*Instructions to follow*
Could you restate the entries word for word, without the images?

*Records shown*
--------------------------------

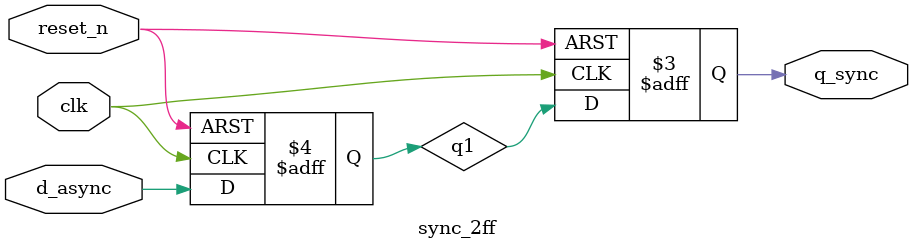
<source format=v>
`timescale 1ns / 1ps

module sync_2ff (
    input  wire clk,
    input  wire reset_n,
    input  wire d_async,
    output reg  q_sync
);
    reg q1;
    always @(posedge clk or negedge reset_n) begin
        if (!reset_n) begin
            q1     <= 1'b0;
            q_sync <= 1'b0;
        end else begin
            q1     <= d_async;
            q_sync <= q1;
        end
    end
endmodule
</source>
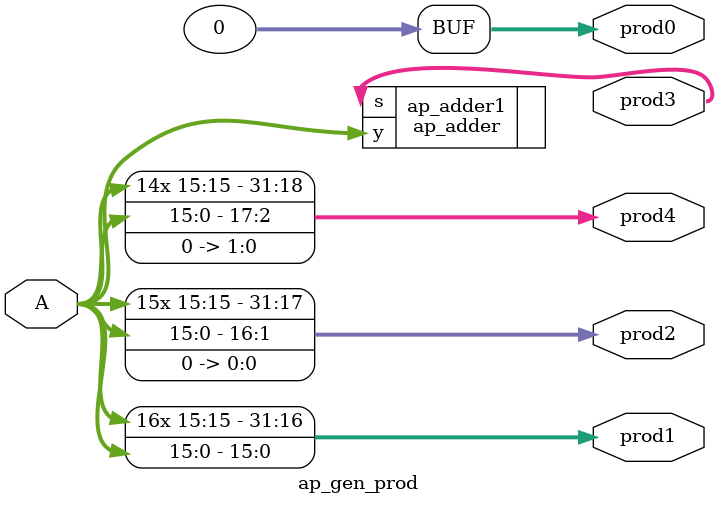
<source format=v>
module ap_gen_prod (
    input [15:0] A,
    output [31:0] prod0,
    output [31:0] prod1,
    output [31:0] prod2,
    output [31:0] prod3,
    output [31:0] prod4
    //这里为了wallce tree方便，直接生成了32位的结果
);

    assign prod0 = 32'd0;
    assign prod1 = {{16{A[15]}},A};
    assign prod2 = {{15{A[15]}},A,1'b0};
    ap_adder ap_adder1 (.y (A),.s (prod3));
    assign prod4 = {{14{A[15]}},A,2'b00};

endmodule

</source>
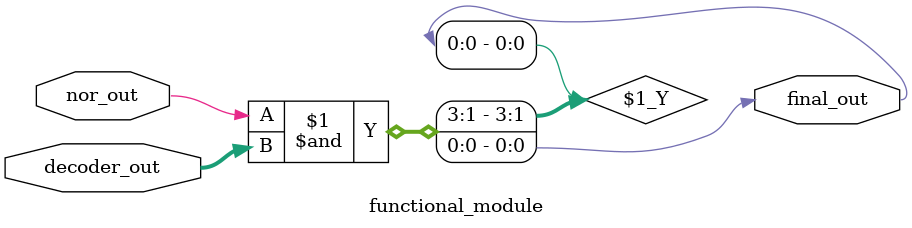
<source format=v>

module top_module(
    input a,
    input b,
    input c,
    output w,
    output x,
    output y,
    output z
);

    wire nor_out;
    wire [3:0] decoder_out;
    wire final_out;

    nor_gate nor_inst(
        .a(a),
        .b(b),
        .nor_out(nor_out)
    );

    decoder_3_4 decoder_inst(
        .a(a),
        .b(b),
        .c(c),
        .w(decoder_out[0]),
        .x(decoder_out[1]),
        .y(decoder_out[2]),
        .z(decoder_out[3])
    );

    functional_module func_inst(
        .nor_out(nor_out),
        .decoder_out(decoder_out),
        .final_out(final_out)
    );

    assign w = decoder_out[0];
    assign x = decoder_out[1];
    assign y = decoder_out[2];
    assign z = decoder_out[3];

endmodule

module nor_gate(
    input a,
    input b,
    output nor_out
);

    assign nor_out = !(a & b);

endmodule

module decoder_3_4(
    input a,
    input b,
    input c,
    output w,
    output x,
    output y,
    output z
);

    assign w = ~(a | b | c);
    assign x = ~(a | b | ~c);
    assign y = ~(a | ~b | c);
    assign z = ~(a | ~b | ~c);

endmodule

module functional_module(
    input nor_out,
    input [3:0] decoder_out,
    output final_out
);

    assign final_out = nor_out & decoder_out;

endmodule

</source>
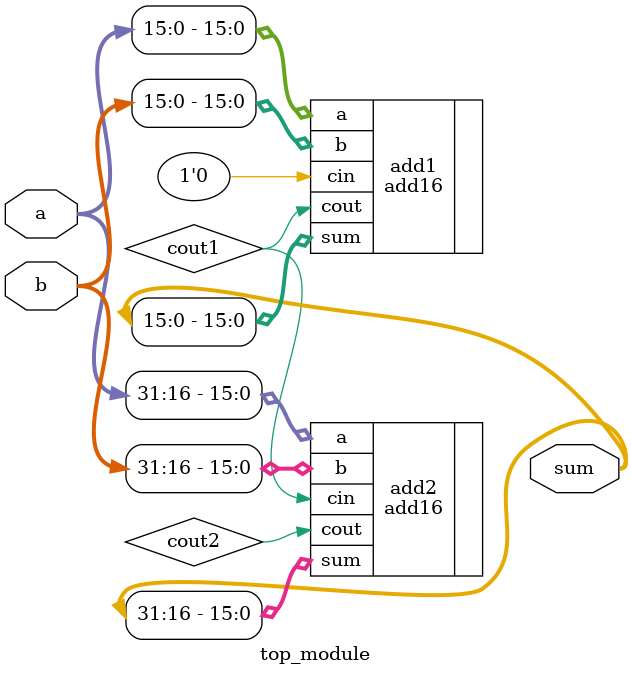
<source format=v>
module top_module(
  input [31:0] a,   // 32-bit input A
  input [31:0] b,  // 32-bit input B
  output [31:0] sum  // 32-bit output sum = a + b
);
wire cout1, cout2;  // Internal carry wires between the two 16-bit adders
  
  add16 add1(      // Lower 16-bit addition (bits 0–15)
      .a(a[15:0]), 
      .b(b[15:0]), 
      .cin(1'b0),       // No initial carry-in, so cin = 0
      .sum(sum[15:0]), 
      .cout(cout1) );     // Carry-out is passed to next stage
  
  add16 add2(       // Upper 16-bit addition (bits 16–31)
      .a(a[31:16]), 
      .b(b[31:16]), 
      .cin(cout1),       // Uses carry-out from first adder as carry-in
      .sum(sum[31:16]), 
      .cout(cout2) );
  
endmodule

</source>
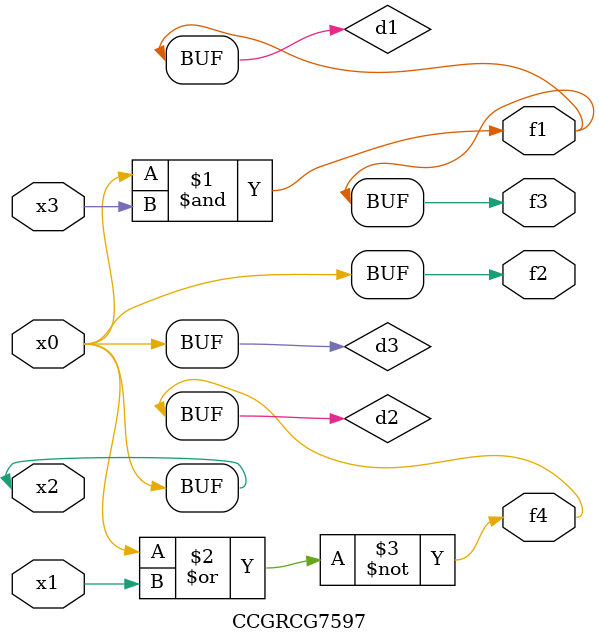
<source format=v>
module CCGRCG7597(
	input x0, x1, x2, x3,
	output f1, f2, f3, f4
);

	wire d1, d2, d3;

	and (d1, x2, x3);
	nor (d2, x0, x1);
	buf (d3, x0, x2);
	assign f1 = d1;
	assign f2 = d3;
	assign f3 = d1;
	assign f4 = d2;
endmodule

</source>
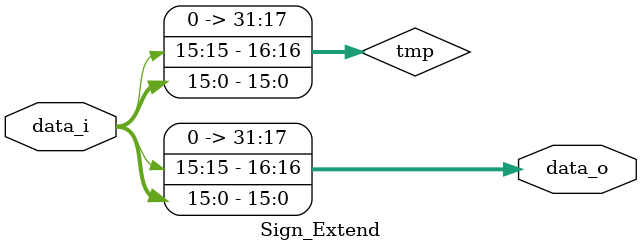
<source format=v>
module Sign_Extend(
	data_i,	// inst[15:0]
	data_o	// MUX_ALUSrc.data2_i
);

input	[15:0]	data_i;
output	[31:0]	data_o;

reg		[31:0]	tmp;
assign	data_o = tmp;

always@(*) begin
	tmp[15:0] = data_i[15:0];
	tmp[31:16] = data_i[15];
end

endmodule

</source>
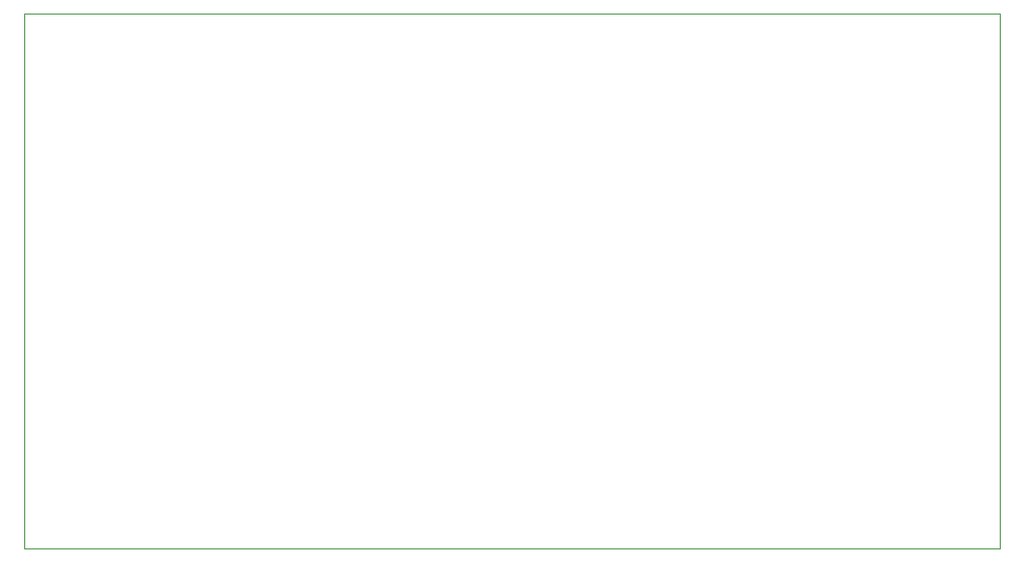
<source format=gbr>
%TF.GenerationSoftware,KiCad,Pcbnew,9.0.6*%
%TF.CreationDate,2025-12-15T23:37:31+00:00*%
%TF.ProjectId,Macropad,4d616372-6f70-4616-942e-6b696361645f,rev?*%
%TF.SameCoordinates,Original*%
%TF.FileFunction,Profile,NP*%
%FSLAX46Y46*%
G04 Gerber Fmt 4.6, Leading zero omitted, Abs format (unit mm)*
G04 Created by KiCad (PCBNEW 9.0.6) date 2025-12-15 23:37:31*
%MOMM*%
%LPD*%
G01*
G04 APERTURE LIST*
%TA.AperFunction,Profile*%
%ADD10C,0.050000*%
%TD*%
G04 APERTURE END LIST*
D10*
X108800000Y-22800000D02*
X193900000Y-22800000D01*
X193900000Y-69500000D01*
X108800000Y-69500000D01*
X108800000Y-22800000D01*
M02*

</source>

--------------------------------

*Solution*
<source format=v>
`timescale 1ns / 1ps

module sync_2ff (
    input  wire clk,
    input  wire reset_n,
    input  wire d_async,
    output reg  q_sync
);
    reg q1;
    always @(posedge clk or negedge reset_n) begin
        if (!reset_n) begin
            q1     <= 1'b0;
            q_sync <= 1'b0;
        end else begin
            q1     <= d_async;
            q_sync <= q1;
        end
    end
endmodule
</source>
<source format=v>
module ap_gen_prod (
    input [15:0] A,
    output [31:0] prod0,
    output [31:0] prod1,
    output [31:0] prod2,
    output [31:0] prod3,
    output [31:0] prod4
    //这里为了wallce tree方便，直接生成了32位的结果
);

    assign prod0 = 32'd0;
    assign prod1 = {{16{A[15]}},A};
    assign prod2 = {{15{A[15]}},A,1'b0};
    ap_adder ap_adder1 (.y (A),.s (prod3));
    assign prod4 = {{14{A[15]}},A,2'b00};

endmodule

</source>
<source format=v>

module top_module(
    input a,
    input b,
    input c,
    output w,
    output x,
    output y,
    output z
);

    wire nor_out;
    wire [3:0] decoder_out;
    wire final_out;

    nor_gate nor_inst(
        .a(a),
        .b(b),
        .nor_out(nor_out)
    );

    decoder_3_4 decoder_inst(
        .a(a),
        .b(b),
        .c(c),
        .w(decoder_out[0]),
        .x(decoder_out[1]),
        .y(decoder_out[2]),
        .z(decoder_out[3])
    );

    functional_module func_inst(
        .nor_out(nor_out),
        .decoder_out(decoder_out),
        .final_out(final_out)
    );

    assign w = decoder_out[0];
    assign x = decoder_out[1];
    assign y = decoder_out[2];
    assign z = decoder_out[3];

endmodule

module nor_gate(
    input a,
    input b,
    output nor_out
);

    assign nor_out = !(a & b);

endmodule

module decoder_3_4(
    input a,
    input b,
    input c,
    output w,
    output x,
    output y,
    output z
);

    assign w = ~(a | b | c);
    assign x = ~(a | b | ~c);
    assign y = ~(a | ~b | c);
    assign z = ~(a | ~b | ~c);

endmodule

module functional_module(
    input nor_out,
    input [3:0] decoder_out,
    output final_out
);

    assign final_out = nor_out & decoder_out;

endmodule

</source>
<source format=v>
module top_module(
  input [31:0] a,   // 32-bit input A
  input [31:0] b,  // 32-bit input B
  output [31:0] sum  // 32-bit output sum = a + b
);
wire cout1, cout2;  // Internal carry wires between the two 16-bit adders
  
  add16 add1(      // Lower 16-bit addition (bits 0–15)
      .a(a[15:0]), 
      .b(b[15:0]), 
      .cin(1'b0),       // No initial carry-in, so cin = 0
      .sum(sum[15:0]), 
      .cout(cout1) );     // Carry-out is passed to next stage
  
  add16 add2(       // Upper 16-bit addition (bits 16–31)
      .a(a[31:16]), 
      .b(b[31:16]), 
      .cin(cout1),       // Uses carry-out from first adder as carry-in
      .sum(sum[31:16]), 
      .cout(cout2) );
  
endmodule

</source>
<source format=v>
module CCGRCG7597(
	input x0, x1, x2, x3,
	output f1, f2, f3, f4
);

	wire d1, d2, d3;

	and (d1, x2, x3);
	nor (d2, x0, x1);
	buf (d3, x0, x2);
	assign f1 = d1;
	assign f2 = d3;
	assign f3 = d1;
	assign f4 = d2;
endmodule

</source>
<source format=v>
module Sign_Extend(
	data_i,	// inst[15:0]
	data_o	// MUX_ALUSrc.data2_i
);

input	[15:0]	data_i;
output	[31:0]	data_o;

reg		[31:0]	tmp;
assign	data_o = tmp;

always@(*) begin
	tmp[15:0] = data_i[15:0];
	tmp[31:16] = data_i[15];
end

endmodule

</source>
<source format=gbr>
%TF.GenerationSoftware,KiCad,Pcbnew,9.0.6*%
%TF.CreationDate,2025-12-15T23:37:31+00:00*%
%TF.ProjectId,Macropad,4d616372-6f70-4616-942e-6b696361645f,rev?*%
%TF.SameCoordinates,Original*%
%TF.FileFunction,Profile,NP*%
%FSLAX46Y46*%
G04 Gerber Fmt 4.6, Leading zero omitted, Abs format (unit mm)*
G04 Created by KiCad (PCBNEW 9.0.6) date 2025-12-15 23:37:31*
%MOMM*%
%LPD*%
G01*
G04 APERTURE LIST*
%TA.AperFunction,Profile*%
%ADD10C,0.050000*%
%TD*%
G04 APERTURE END LIST*
D10*
X108800000Y-22800000D02*
X193900000Y-22800000D01*
X193900000Y-69500000D01*
X108800000Y-69500000D01*
X108800000Y-22800000D01*
M02*

</source>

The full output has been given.